Diffing the disassembly from lib/maple_tree.o
between the good and bad revision, I see code generation changes in three functions (everything elses seems to be related like different addresses with the bigger code size from these changes):
mab_mas_cp()
@@ -66,15 +66,16 @@ e9 08 ff f8 ld 8, -8(8)
78 a7 06 20 clrldi 7, 5, 56
7c 85 23 78 mr 5, 4
7c 04 40 40 cmplw 4, 8
-41 81 00 08 bt 1, 0xe770 <mab_mas_cp+0x100>
+41 81 00 08 bt 1, 0xe790 <mab_mas_cp+0x100>
7d 05 43 78 mr 5, 8
-7d 44 38 50 sub 10, 7, 4
-78 88 1f 48 rldic 8, 4, 3, 29
3b 20 00 00 li 25, 0
+7c e4 38 10 subc 7, 7, 4
+78 88 1f 48 rldic 8, 4, 3, 29
+7d 39 01 94 addze 9, 25
+2c 09 ff ff cmpwi 9, -1
39 20 00 00 li 9, 0
-7c 2a 38 40 cmpld 10, 7
-41 81 00 08 bt 1, 0xe78c <mab_mas_cp+0x11c>
-7d 49 53 78 mr 9, 10
+40 82 00 08 bf 2, 0xe7b0 <mab_mas_cp+0x120>
+7c e9 3b 78 mr 9, 7
7f c7 f3 78 mr 7, 30
3a c5 00 01 addi 22, 5, 1
38 a4 ff ff addi 5, 4, -1
mas_alloc_cyclic()
@@ -82,26 +82,28 @@ f8 7e 00 18 std 3, 24(30)
e8 7e 00 18 ld 3, 24(30)
78 64 07 a0 clrldi 4, 3, 62
28 24 00 02 cmpldi 4, 2
-41 82 00 40 bt 2, 0xbf8 <mas_alloc_cyclic+0x178>
+41 82 00 48 bt 2, 0xc00 <mas_alloc_cyclic+0x180>
3b 80 00 00 li 28, 0
-48 00 00 3c b 0xbfc <mas_alloc_cyclic+0x17c>
+48 00 00 44 b 0xc04 <mas_alloc_cyclic+0x184>
e8 7e 00 08 ld 3, 8(30)
+38 80 00 00 li 4, 0
f8 7b 00 00 std 3, 0(27)
-38 63 00 01 addi 3, 3, 1
-28 23 00 00 cmpldi 3, 0
+30 63 00 01 addic 3, 3, 1
+7c 84 01 94 addze 4, 4
f8 7d 00 00 std 3, 0(29)
-40 82 00 14 bf 2, 0xbec <mas_alloc_cyclic+0x16c>
+28 04 00 01 cmplwi 4, 1
+40 82 00 14 bf 2, 0xbf4 <mas_alloc_cyclic+0x174>
e8 7e 00 00 ld 3, 0(30)
80 83 00 04 lwz 4, 4(3)
60 84 08 00 ori 4, 4, 2048
90 83 00 04 stw 4, 4(3)
7f c3 f3 78 mr 3, 30
-48 00 00 01 bl 0xbf0 <mas_alloc_cyclic+0x170>
-48 00 00 18 b 0xc0c <mas_alloc_cyclic+0x18c>
+48 00 00 01 bl 0xbf8 <mas_alloc_cyclic+0x178>
+48 00 00 18 b 0xc14 <mas_alloc_cyclic+0x194>
78 7c f0 82 rldicl 28, 3, 62, 2
38 80 c0 05 li 4, -16379
7c 23 20 40 cmpld 3, 4
-41 81 00 08 bt 1, 0xc0c <mas_alloc_cyclic+0x18c>
+41 81 00 08 bt 1, 0xc14 <mas_alloc_cyclic+0x194>
3b 80 00 00 li 28, 0
7f 83 07 b4 extsw 3, 28
38 21 00 70 addi 1, 1, 112
mas_wr_spanning_store()
@@ -75,10 +75,12 @@ e8 7e 00 00 ld 3, 0(30)

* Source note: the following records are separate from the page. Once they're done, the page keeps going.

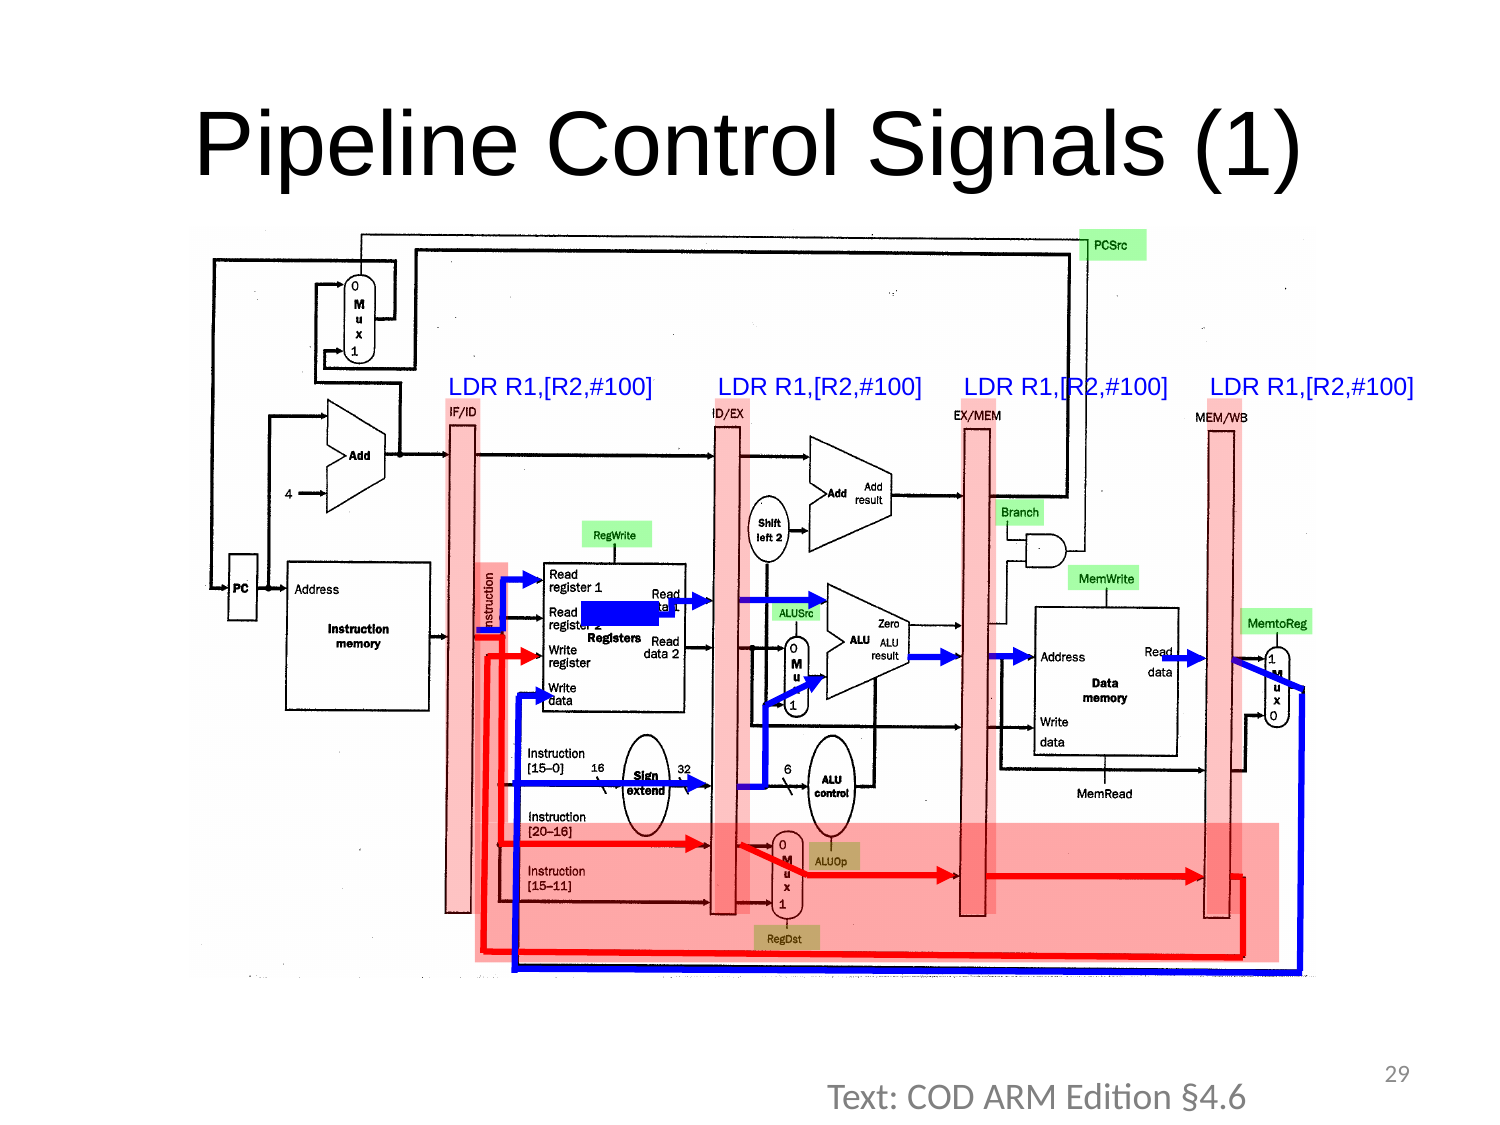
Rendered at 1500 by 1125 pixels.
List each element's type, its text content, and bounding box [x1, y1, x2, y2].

text_box Text: COD ARM Edition §4.6 [812, 1064, 1350, 1125]
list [189, 226, 1317, 978]
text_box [514, 658, 1304, 974]
text_box LDR R1,[R2,#100] [1321, 363, 1500, 408]
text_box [736, 599, 960, 657]
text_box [474, 562, 1280, 963]
title Pipeline Control Signals (1) [75, 45, 1425, 233]
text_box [581, 228, 1313, 951]
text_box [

48 00 00 01 bl 0xb080 <mas_wr_spanning_store+0x110>
60 00 00 00 nop
e8 61 00 80 ld 3, 128(1)
-38 83 00 01 addi 4, 3, 1
+30 83 00 01 addic 4, 3, 1
+38 60 00 00 li 3, 0
+7c a3 01 94 addze 5, 3
38 60 ff ff li 3, -1
-28 24 00 00 cmpldi 4, 0
-41 82 00 0c bt 2, 0xb0a4 <mas_wr_spanning_store+0x134>
+28 05 00 00 cmplwi 5, 0
+40 82 00 0c bf 2, 0xb0ac <mas_wr_spanning_store+0x13c>
7c 83 23 78 mr 3, 4
f8 81 00 80 std 4, 128(1)
38 80 ff ff li 4, -1
I am not really familiar with PowerPC assembly so I am not sure if these are expected transformations or not. I am not sure how to go about getting a smaller reproducer at this point.